Similar to the Lenten season, the Advent season bears the messages of hope, reconciliation and forgiveness. “Through the incarnation, passion, death and resurrection of Jesus Christ, God’s mercy flowed into the world, the breach of original sin was mended, and fellowship between God and man was restored.” Comments Johnnette S. Benkovic (Revert from secularism- 2000).
Time for reflection
Advent is the perfect time to accept God’s grace of reconciliation that comes to us through Jesus Christ and then extend it to others, by offering them forgiveness. It is about letting go of past injuries, renouncing old judgments, giving up grudges. It is about renewing relationships, healing hurts, and making peace. It is about hope and new beginnings, restoration and renewal.
Forgiveness is medicinal to human life and relationships. Our physical, emotional, and mental health depends on it. Repressed anger causes high blood pressure, ulcers, heart problems, loss of memory, stomach disorders, increased susceptibility to infection, and clinical depression.
Resentment breaks up marriages, loses jobs, and splits up friendships. Bitterness creates poor self-image, poor interpersonal relationships, and poor job performance. All in all, lack of forgiveness separates, isolates, and devastates.
A lack of forgiveness affects our spiritual health as well. “For if you forgive men their trespasses, your heavenly Father also will forgive you; but if you do not forgive men their trespasses, neither will your Father forgive your trespasses”, says Jesus in Mathew 6:14.
Forgiveness is a free-will action, prompted by the grace of God, which sets us free from the consequences of sin.
Failing to forgive is choosing to hold on to evil rather than letting God’s grace work within us. Life becomes a living hell. Forgiveness acknowledges the fact that the one who injured us deserves our compassion. “Be compassionate as your heavenly Father is compassionate” (Luke 6:36).
Advent, a season of hope, especially at a time when people are worried by the Covid-19 pandemic. “In the midst of life’s storms, God always extends His hand to us and frees us from threats,” says Pope Francis.
The Advent Wreath is an important symbol of Advent of the season. It usually sits on the dinner table and is a constant reminder of the holy season. The wreath is of German origin and consists of an evergreen wreath, and four Advent candles.

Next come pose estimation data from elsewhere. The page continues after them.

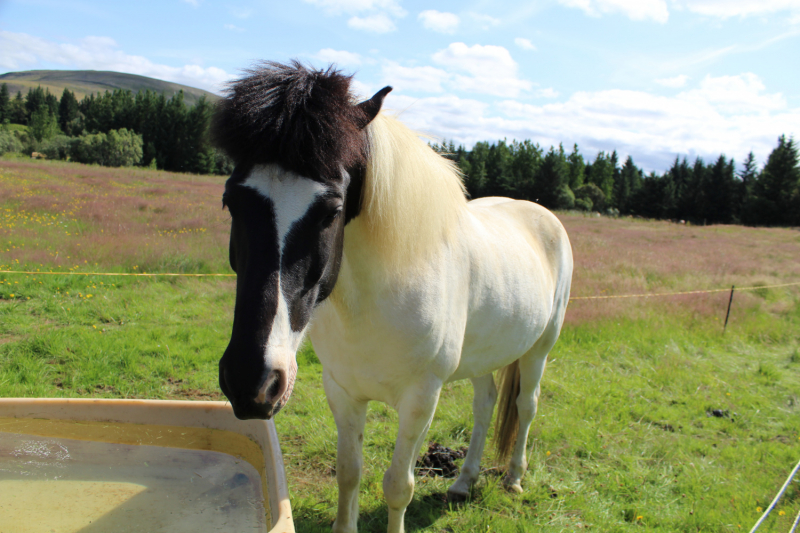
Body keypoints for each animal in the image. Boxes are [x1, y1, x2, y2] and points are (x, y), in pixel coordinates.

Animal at [214, 62, 576, 532]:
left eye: (332, 210)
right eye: (230, 201)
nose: (251, 382)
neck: (372, 304)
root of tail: (537, 212)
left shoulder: (421, 399)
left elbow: (398, 486)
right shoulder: (342, 391)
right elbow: (349, 473)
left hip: (540, 349)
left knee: (526, 405)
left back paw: (514, 477)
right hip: (482, 356)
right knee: (485, 404)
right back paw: (464, 482)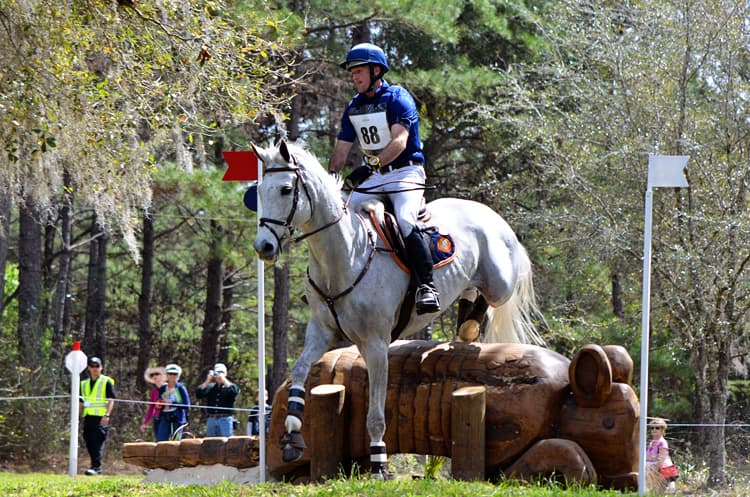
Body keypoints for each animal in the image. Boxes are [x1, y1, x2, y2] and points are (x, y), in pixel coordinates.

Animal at [251, 140, 543, 477]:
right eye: (260, 191)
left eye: (286, 189)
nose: (263, 247)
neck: (344, 254)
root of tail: (490, 215)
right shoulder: (322, 332)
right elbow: (299, 372)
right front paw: (292, 436)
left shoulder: (376, 344)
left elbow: (376, 412)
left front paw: (379, 462)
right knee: (471, 292)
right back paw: (466, 325)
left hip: (500, 281)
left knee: (495, 295)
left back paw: (468, 323)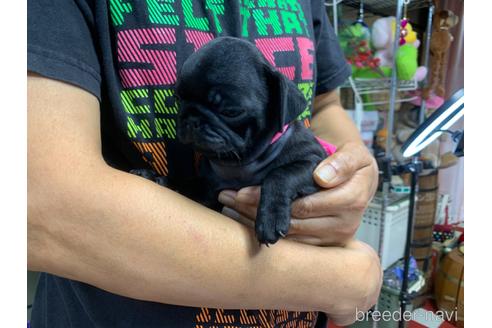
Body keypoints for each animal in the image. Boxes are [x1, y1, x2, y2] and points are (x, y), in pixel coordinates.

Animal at [177, 37, 330, 245]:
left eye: (230, 111)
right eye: (179, 99)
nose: (192, 119)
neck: (242, 162)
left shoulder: (313, 163)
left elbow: (281, 174)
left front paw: (271, 218)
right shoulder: (208, 190)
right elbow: (190, 186)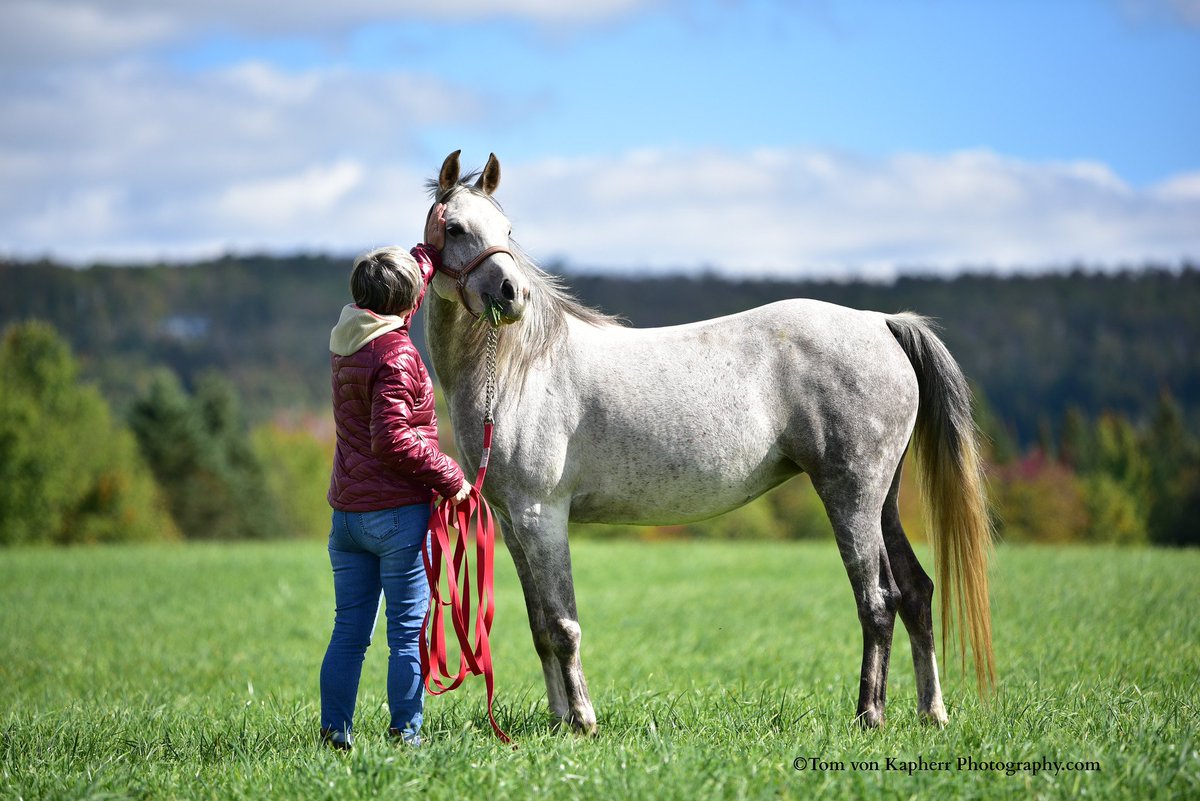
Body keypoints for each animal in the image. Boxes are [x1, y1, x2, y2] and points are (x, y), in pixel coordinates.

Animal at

Three candles are purple and one is pink.
The lighting tradition- On the fourth Sunday before Christmas (the first Sunday of Advent), the first Advent candle is lit at dinner and a short prayer is said.
The first candle is lit each night along with a short prayer. On the second Sunday of Advent, a second purple candle is lit.
On the third Sunday the pink candle is lit. Finally on the fourth Sunday of Advent, just a few days before the birth of Christ, the final purple candle is lit.
The four candles, three purple and one pink. They represent the four weeks of preparation.